+++ Data for processing +++

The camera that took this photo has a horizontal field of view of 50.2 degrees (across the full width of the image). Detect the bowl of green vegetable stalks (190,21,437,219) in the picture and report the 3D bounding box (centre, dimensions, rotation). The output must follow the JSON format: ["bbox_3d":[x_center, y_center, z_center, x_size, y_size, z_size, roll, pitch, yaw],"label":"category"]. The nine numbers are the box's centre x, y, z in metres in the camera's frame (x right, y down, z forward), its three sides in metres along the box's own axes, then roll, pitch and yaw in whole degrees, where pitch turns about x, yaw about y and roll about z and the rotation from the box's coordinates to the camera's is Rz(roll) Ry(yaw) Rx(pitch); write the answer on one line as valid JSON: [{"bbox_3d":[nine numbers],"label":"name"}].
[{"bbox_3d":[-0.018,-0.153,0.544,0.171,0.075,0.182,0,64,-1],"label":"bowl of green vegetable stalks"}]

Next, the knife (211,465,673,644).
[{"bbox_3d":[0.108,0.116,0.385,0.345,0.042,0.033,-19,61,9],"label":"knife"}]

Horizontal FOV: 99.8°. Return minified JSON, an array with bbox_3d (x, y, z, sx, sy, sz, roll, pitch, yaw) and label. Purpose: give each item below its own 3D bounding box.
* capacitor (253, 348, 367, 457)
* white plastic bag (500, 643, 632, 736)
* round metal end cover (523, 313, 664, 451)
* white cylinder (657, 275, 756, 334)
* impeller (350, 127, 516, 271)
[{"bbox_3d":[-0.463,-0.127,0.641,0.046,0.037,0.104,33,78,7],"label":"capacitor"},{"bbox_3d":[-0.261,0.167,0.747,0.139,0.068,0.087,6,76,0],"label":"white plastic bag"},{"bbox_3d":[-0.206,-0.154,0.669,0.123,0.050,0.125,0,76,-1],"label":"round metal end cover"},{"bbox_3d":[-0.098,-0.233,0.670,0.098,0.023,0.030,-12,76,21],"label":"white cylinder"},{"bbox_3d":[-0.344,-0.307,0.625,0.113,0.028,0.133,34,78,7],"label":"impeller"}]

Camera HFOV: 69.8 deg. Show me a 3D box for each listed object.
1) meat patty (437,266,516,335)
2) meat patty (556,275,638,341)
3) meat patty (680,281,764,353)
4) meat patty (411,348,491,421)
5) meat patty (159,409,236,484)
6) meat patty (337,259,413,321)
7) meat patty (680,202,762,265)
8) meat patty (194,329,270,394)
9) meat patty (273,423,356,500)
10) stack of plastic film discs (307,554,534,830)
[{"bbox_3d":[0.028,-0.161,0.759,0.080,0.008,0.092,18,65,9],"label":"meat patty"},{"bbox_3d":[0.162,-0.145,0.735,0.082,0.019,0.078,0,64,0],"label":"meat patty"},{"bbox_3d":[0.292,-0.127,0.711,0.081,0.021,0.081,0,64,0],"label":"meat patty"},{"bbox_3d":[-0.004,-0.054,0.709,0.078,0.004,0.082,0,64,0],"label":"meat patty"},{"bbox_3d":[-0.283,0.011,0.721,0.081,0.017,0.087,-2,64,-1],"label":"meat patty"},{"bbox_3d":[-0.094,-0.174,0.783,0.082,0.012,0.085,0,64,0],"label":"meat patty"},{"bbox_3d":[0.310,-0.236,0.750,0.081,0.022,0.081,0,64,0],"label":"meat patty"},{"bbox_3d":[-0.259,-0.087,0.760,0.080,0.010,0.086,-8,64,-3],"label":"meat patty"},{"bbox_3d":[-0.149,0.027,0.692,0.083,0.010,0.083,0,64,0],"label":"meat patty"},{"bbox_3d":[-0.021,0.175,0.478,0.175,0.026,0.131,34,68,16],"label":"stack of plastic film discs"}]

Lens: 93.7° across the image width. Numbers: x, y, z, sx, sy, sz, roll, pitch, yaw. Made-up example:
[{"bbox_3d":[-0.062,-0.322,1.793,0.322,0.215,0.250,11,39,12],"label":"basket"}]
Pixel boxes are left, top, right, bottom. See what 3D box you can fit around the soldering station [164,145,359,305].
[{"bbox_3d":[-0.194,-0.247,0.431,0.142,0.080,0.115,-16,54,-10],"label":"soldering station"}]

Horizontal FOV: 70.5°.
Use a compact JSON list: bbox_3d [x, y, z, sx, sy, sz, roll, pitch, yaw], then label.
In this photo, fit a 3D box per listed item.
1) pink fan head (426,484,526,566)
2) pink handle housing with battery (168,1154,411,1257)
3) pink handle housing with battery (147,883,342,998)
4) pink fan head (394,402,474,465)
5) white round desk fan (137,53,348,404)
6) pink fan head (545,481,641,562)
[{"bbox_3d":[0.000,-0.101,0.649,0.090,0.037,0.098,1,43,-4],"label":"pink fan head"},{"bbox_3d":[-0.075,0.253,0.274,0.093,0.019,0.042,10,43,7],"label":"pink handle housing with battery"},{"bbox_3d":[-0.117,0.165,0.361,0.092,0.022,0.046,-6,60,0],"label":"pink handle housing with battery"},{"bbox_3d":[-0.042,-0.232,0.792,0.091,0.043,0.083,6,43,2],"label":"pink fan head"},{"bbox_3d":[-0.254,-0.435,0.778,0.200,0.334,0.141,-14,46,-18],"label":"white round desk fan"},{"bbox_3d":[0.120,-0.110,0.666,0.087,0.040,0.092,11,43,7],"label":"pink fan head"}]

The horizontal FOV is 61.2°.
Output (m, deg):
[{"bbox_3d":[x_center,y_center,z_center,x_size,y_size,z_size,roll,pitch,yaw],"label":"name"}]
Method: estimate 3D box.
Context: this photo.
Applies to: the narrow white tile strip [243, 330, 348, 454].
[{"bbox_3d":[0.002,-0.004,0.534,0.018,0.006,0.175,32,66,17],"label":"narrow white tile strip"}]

+++

Task to complete
Go through the material above and output exactly the lines from the one containing "9) meat patty (273,423,356,500)" through the one containing "5) white round desk fan (137,53,348,404)".

Expected output
9) meat patty (273,423,356,500)
10) stack of plastic film discs (307,554,534,830)
[{"bbox_3d":[0.028,-0.161,0.759,0.080,0.008,0.092,18,65,9],"label":"meat patty"},{"bbox_3d":[0.162,-0.145,0.735,0.082,0.019,0.078,0,64,0],"label":"meat patty"},{"bbox_3d":[0.292,-0.127,0.711,0.081,0.021,0.081,0,64,0],"label":"meat patty"},{"bbox_3d":[-0.004,-0.054,0.709,0.078,0.004,0.082,0,64,0],"label":"meat patty"},{"bbox_3d":[-0.283,0.011,0.721,0.081,0.017,0.087,-2,64,-1],"label":"meat patty"},{"bbox_3d":[-0.094,-0.174,0.783,0.082,0.012,0.085,0,64,0],"label":"meat patty"},{"bbox_3d":[0.310,-0.236,0.750,0.081,0.022,0.081,0,64,0],"label":"meat patty"},{"bbox_3d":[-0.259,-0.087,0.760,0.080,0.010,0.086,-8,64,-3],"label":"meat patty"},{"bbox_3d":[-0.149,0.027,0.692,0.083,0.010,0.083,0,64,0],"label":"meat patty"},{"bbox_3d":[-0.021,0.175,0.478,0.175,0.026,0.131,34,68,16],"label":"stack of plastic film discs"}]

Lens: 93.7° across the image width. Numbers: x, y, z, sx, sy, sz, roll, pitch, yaw. Made-up example:
[{"bbox_3d":[-0.062,-0.322,1.793,0.322,0.215,0.250,11,39,12],"label":"basket"}]
Pixel boxes are left, top, right, bottom. See what 3D box you can fit around the soldering station [164,145,359,305].
[{"bbox_3d":[-0.194,-0.247,0.431,0.142,0.080,0.115,-16,54,-10],"label":"soldering station"}]

Horizontal FOV: 70.5°.
Use a compact JSON list: bbox_3d [x, y, z, sx, sy, sz, roll, pitch, yaw], then label.
In this photo, fit a 3D box per listed item.
1) pink fan head (426,484,526,566)
2) pink handle housing with battery (168,1154,411,1257)
3) pink handle housing with battery (147,883,342,998)
4) pink fan head (394,402,474,465)
5) white round desk fan (137,53,348,404)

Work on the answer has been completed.